• _Lesetext_
----

Farbtemperatur, ein Begriff, der für Verwirrung sorgt!
Jeden Morgen, wenn ich schwimmen gehe, quieke ich und denke, die Temperatur des Rheins könnte ein wenig höher sein. Wenn das eisige Wasser über meinen Bauch schwappt, dann denke ich intensiv an das Wort Temperatur. Mal ganz ehrlich, Temperatur ist doch das Wort, das man in der Malerei am wenigsten vermuten würde.
Trotzdem ist wohl schon jeder von euch über das Wort Farbtemperatur gestolpert. Wenn man über Farbtemperatur spricht, dann geht es um kalte und warme Farben.
Jetzt ist der Begriff natürlich immer noch nicht klarer, denn man kann ja keiner Farbe ein Thermometer ins Hinterteil schieben.
Also steht die Frage im Raum:
Farbtemperatur , worum geht es? Und wozu muss ich das wissen?
Farben reflektieren das Licht in Wellenlängen und dies wird genauso wie die Temperatur gemessen. Die Masseinheit des Lichtes ist Kelvin.
Gott sei Dank, müssen wir es in der Malerei gar nicht so genau wissen. Trotzdem wäre es weit gefehlt zu denken, dass man bei dem Thema Farbtemperatur mit Halbwissen weiterkommt.
Wir alle wissen, wie wichtig Licht und Schatten für Bilder sind. Licht und Schatten sind gefühlt das Allerwichtigste. Denn würden wir das vergessen, würden wir das halbe Auge lahmlegen.
Das Licht wird mit dem Stäbchen im Auge gemessen. Jetzt wird klar, warum die Farbtemperatur so unglaublich wichtig für Bilder ist. Die Farbtemperatur spielt mit den anderen Sinneszellen des Auges. Würden wir die Zapfen außer Acht lassen, würden wir ebenfalls die Hälfte unserer Augenfunktionen ignorieren. Bei so einem wichtigen Thema kommt man nicht mit Halbwissen weiter, denn die Farbtemperatur hat Einfluss auf die folgenden Bereiche in der Malerei:
• Stimmung und Farbwirkung
• Tiefenwirkung eines Bildes
• Vielfältigkeit und die Aufmerksamkeit des Betrachters
Fassen wir das mal kurz zusammen:
In allen wichtigen Punkten der Malerei kommt man um den komischen Begriff Farbtemperatur nicht drumherum.

----

• _Zu prüfende Daten_

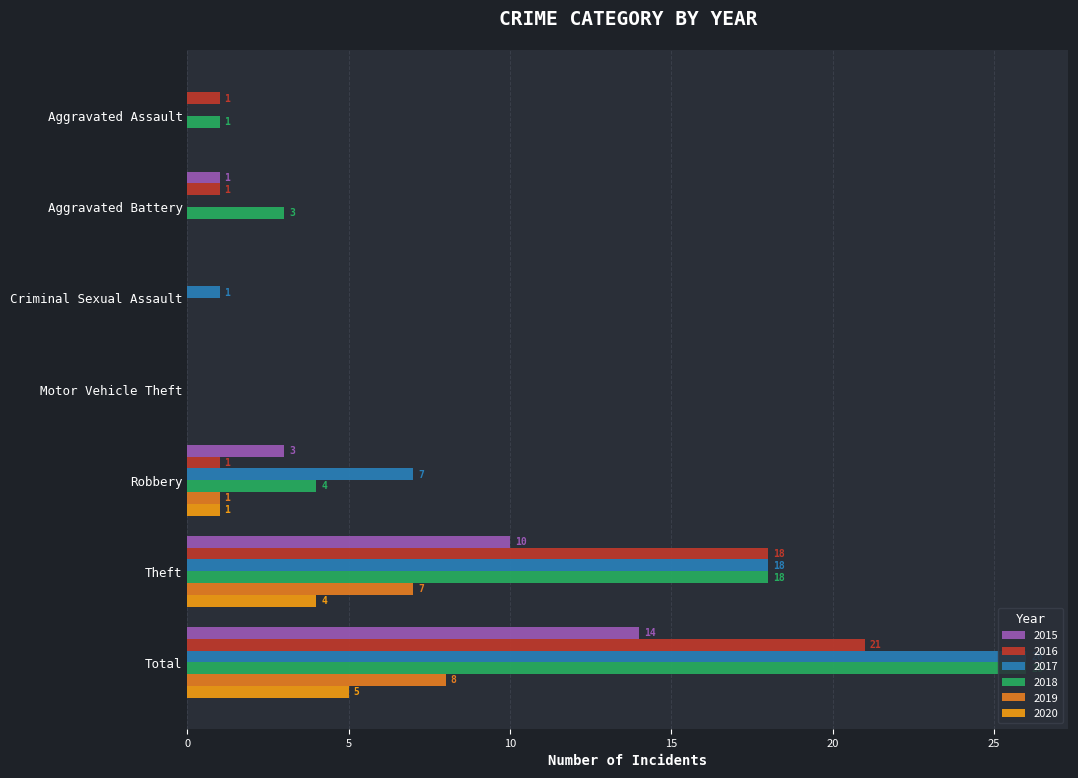

Reading left to right, list all the values displayed in this chart.

2015: 0	1	0	0	3	10	14
2016: 1	1	0	0	1	18	21
2017: 0	0	1	0	7	18	26
2018: 1	3	0	0	4	18	26
2019: 0	0	0	0	1	7	8
2020: 0	0	0	0	1	4	5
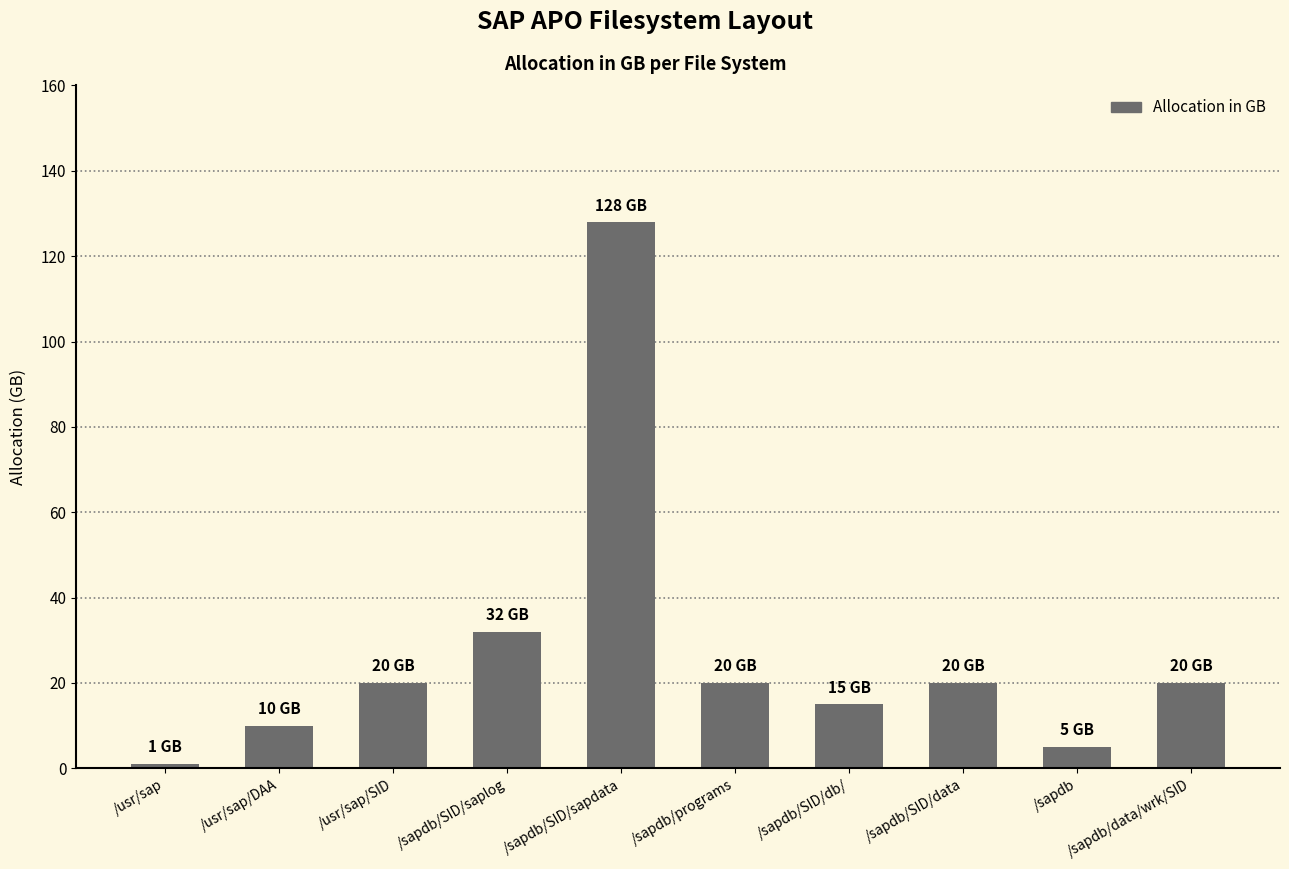

At which category does the chart reach its peak across all series?

/sapdb/SID/sapdata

----

• _Deine Aufgaben_
- 1) Gib den Abschnitt aus dem Lesetext wortgetreu wieder, beginnend mit „Farbtemperatur, ein Begriff, der“ und weiter bis einschließlich „wenigsten vermuten würde.“.
- 2) In welcher Maßeinheit wird das Licht laut Lesetext gemessen?
Die Einträge haben mit dem Lesetext nichts zu tun.

• _Lösungen_
- 1)
Farbtemperatur, ein Begriff, der für Verwirrung sorgt!
Jeden Morgen, wenn ich schwimmen gehe, quieke ich und denke, die Temperatur des Rheins könnte ein wenig höher sein. Wenn das eisige Wasser über meinen Bauch schwappt, dann denke ich intensiv an das Wort Temperatur. Mal ganz ehrlich, Temperatur ist doch das Wort, das man in der Malerei am wenigsten vermuten würde.

- 2) In Kelvin.